- Atheists have never heard the word of God before. All you need to do is get them exposed to the Bible and they will become Christians. If that doesn’t work, try Pascal’s Wager.
Response: No, we have heard it before. We're just not convinced by it. And Pascal's Wager is logically unsound, and does not recommend Jehovah as a superior choice to, say, Allah, Kali, Quezacoatl, or Zeus. - Because atheists do not believe in God, they have no basis for morality, and therefore do all sorts of immoral things.
Response: We have as fine a sense of morality as anyone else. You don't see atheists raping, killing, or stealing in any unusual numbers; indeed, there are proportionally fewer atheists in prison, particularly for violent crimes, than there are of any religion. We don't really eat babies, that's just a joke. - Atheists hate Jesus, Christianity, and Christians, and will do everything in their power to prevent people from being Christians and doing Christian things.
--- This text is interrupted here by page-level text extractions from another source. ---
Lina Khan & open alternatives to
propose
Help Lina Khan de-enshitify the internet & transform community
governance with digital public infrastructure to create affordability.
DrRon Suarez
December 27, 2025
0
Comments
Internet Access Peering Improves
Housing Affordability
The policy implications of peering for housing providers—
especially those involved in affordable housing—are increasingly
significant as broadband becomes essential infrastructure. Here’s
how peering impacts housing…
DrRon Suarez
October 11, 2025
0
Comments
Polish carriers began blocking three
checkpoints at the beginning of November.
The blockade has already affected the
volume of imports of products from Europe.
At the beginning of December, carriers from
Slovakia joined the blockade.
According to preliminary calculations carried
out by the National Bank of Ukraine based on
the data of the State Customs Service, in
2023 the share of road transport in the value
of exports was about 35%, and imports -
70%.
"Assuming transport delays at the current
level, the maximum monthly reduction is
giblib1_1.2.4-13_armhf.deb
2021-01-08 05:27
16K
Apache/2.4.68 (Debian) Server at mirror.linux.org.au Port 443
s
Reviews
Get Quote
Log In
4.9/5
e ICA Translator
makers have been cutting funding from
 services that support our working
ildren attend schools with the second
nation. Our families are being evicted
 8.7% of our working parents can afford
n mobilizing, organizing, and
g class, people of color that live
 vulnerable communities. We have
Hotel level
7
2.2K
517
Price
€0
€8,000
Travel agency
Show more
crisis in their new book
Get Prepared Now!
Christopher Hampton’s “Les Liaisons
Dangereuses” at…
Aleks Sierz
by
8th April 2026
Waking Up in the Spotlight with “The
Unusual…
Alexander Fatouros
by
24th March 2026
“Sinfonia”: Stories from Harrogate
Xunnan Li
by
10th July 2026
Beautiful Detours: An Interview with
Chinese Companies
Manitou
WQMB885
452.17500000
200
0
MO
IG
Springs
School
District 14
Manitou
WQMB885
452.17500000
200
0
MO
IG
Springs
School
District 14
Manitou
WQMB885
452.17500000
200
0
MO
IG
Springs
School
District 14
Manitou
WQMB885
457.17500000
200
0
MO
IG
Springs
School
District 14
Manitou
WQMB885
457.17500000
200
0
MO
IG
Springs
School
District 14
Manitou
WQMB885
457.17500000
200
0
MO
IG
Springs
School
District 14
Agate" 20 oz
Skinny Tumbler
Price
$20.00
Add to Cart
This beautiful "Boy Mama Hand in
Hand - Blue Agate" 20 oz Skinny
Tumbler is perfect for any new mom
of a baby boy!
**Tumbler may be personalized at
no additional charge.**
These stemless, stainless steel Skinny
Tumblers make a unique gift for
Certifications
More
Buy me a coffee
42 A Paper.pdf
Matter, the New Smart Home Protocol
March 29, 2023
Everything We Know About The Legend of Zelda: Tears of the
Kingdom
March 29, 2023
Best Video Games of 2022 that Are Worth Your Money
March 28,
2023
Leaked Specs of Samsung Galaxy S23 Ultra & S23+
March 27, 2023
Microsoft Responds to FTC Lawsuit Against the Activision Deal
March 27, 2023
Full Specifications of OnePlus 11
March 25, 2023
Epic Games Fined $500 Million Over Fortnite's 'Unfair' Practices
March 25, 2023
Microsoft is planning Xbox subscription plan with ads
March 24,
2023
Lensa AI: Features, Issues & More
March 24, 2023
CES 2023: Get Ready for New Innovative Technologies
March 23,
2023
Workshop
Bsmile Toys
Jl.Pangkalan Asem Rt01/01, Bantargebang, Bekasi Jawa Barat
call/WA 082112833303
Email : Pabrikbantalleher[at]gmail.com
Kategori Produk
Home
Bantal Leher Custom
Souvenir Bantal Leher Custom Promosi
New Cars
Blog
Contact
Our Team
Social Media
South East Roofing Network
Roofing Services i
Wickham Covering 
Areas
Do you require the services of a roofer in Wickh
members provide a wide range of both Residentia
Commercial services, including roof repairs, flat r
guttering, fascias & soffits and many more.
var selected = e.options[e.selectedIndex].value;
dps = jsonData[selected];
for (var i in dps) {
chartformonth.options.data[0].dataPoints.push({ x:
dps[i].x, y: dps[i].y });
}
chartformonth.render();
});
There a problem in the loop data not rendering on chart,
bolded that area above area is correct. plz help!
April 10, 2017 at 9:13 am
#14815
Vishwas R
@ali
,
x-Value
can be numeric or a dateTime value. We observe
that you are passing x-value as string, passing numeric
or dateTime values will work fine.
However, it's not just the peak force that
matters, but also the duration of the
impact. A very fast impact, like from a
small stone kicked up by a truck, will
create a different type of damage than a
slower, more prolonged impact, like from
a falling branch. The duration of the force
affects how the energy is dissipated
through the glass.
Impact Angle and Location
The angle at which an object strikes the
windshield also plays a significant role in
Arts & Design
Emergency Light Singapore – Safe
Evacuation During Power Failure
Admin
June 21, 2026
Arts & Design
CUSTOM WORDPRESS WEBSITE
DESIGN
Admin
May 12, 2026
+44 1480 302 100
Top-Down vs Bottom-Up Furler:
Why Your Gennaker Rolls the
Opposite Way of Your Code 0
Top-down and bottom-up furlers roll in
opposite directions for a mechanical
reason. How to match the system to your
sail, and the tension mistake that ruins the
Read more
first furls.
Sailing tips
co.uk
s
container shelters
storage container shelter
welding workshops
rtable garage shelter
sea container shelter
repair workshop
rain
Response: Nonsense. The vast bulk of atheists have a live-and-let-live attitude. Sure, there are some obnoxious atheists, but there are obnoxious Christians, too. - Atheists worship the devil. (Or Charles Darwin, or random chance.)
Response: By definition, this cannot be correct. Atheists do not worship anything or anybody. Someone who worships the devil is a Satanist, not an atheist. - Atheists hate America. They have never made any meaningful contributions to America.
Response: Nonsense. Atheists love America as much as anyone else. We think it's great that we have the freedom to be atheists here, as opposed to other countries in which atheism is a capital crime (as is Christianity). - There is no such thing as an atheist in a foxhole. When there is a really life-threatening situation, even the most hard-core atheist will pray to God for help.
Response: There are too atheists in foxholes. Plenty of atheists now serve in the military. One of the partners in the firm I work for now fought honorably in Vietnam, was actually in a foxhole while under file, and reports that he was most concerned about taking the opportunity to eat a can of cling peaches until a U.S. counterstrike could be called in. - Atheists are not capable of feeling joy or happiness or love (because those things come from God and atheists have rejected God). That’s why they’re grumpy and unhappy all the time.
Response: We feel joy and happiness and love and all of the other range of human emotions. We love our spouses, our families, our children as much as anyone else. We are as happy, or as unhappy, as anyone else, and pretty much for all the same reasons. - Charles Darwin (or Carl Sagan or Albert Einstein or Voltaire or some other famous historical atheist) converted to Christianity on his deathbed, proving that even atheist heroes ultimately realize that it's not right to be an atheist.
Response: First of all, this isn't true. Secondly, so what if it were? - Stalin (or Hitler or Pol Pot or any of a number of other famous historical villains) was an atheist, and this proves that all atheists are evil.
Response: Hitler was not an atheist. It's not quite accurate to call him a Christian since he had a morbid interest in magic and the occult but he sure wasn't an atheist. As for Stalin and Pol Pot, these were political fanatics and the terrible evils they perpetrated (and they were terrible evils) were the result of their political fanaticism, not their atheism. - There is no such thing as a real atheist. There may be “agnostics,” but no sane person really disbelieves in God.
Response: This is as insulting as having an atheist tell you that you aren't a "real" Christian. I am too a real atheist: I lack a belief in God. If you show me a good reason to, I'll change my mind -- that doesn't make me less of an atheist, it means I'm open-minded.
I think that just about covers it. If you can think of any other common myths about atheists, let me know in the comments.
1 comment:
I've found that a lot of Christians find the phrase "I lack a belief in God" to be a direct challenge to their beliefs and close their ears immediately. I suppose that's what you get when you call your deity by his species rather than his actual name.
I prefer to say "I lack a belief in gods" which, although even more encompassing, seems not to kill a conversation immediately.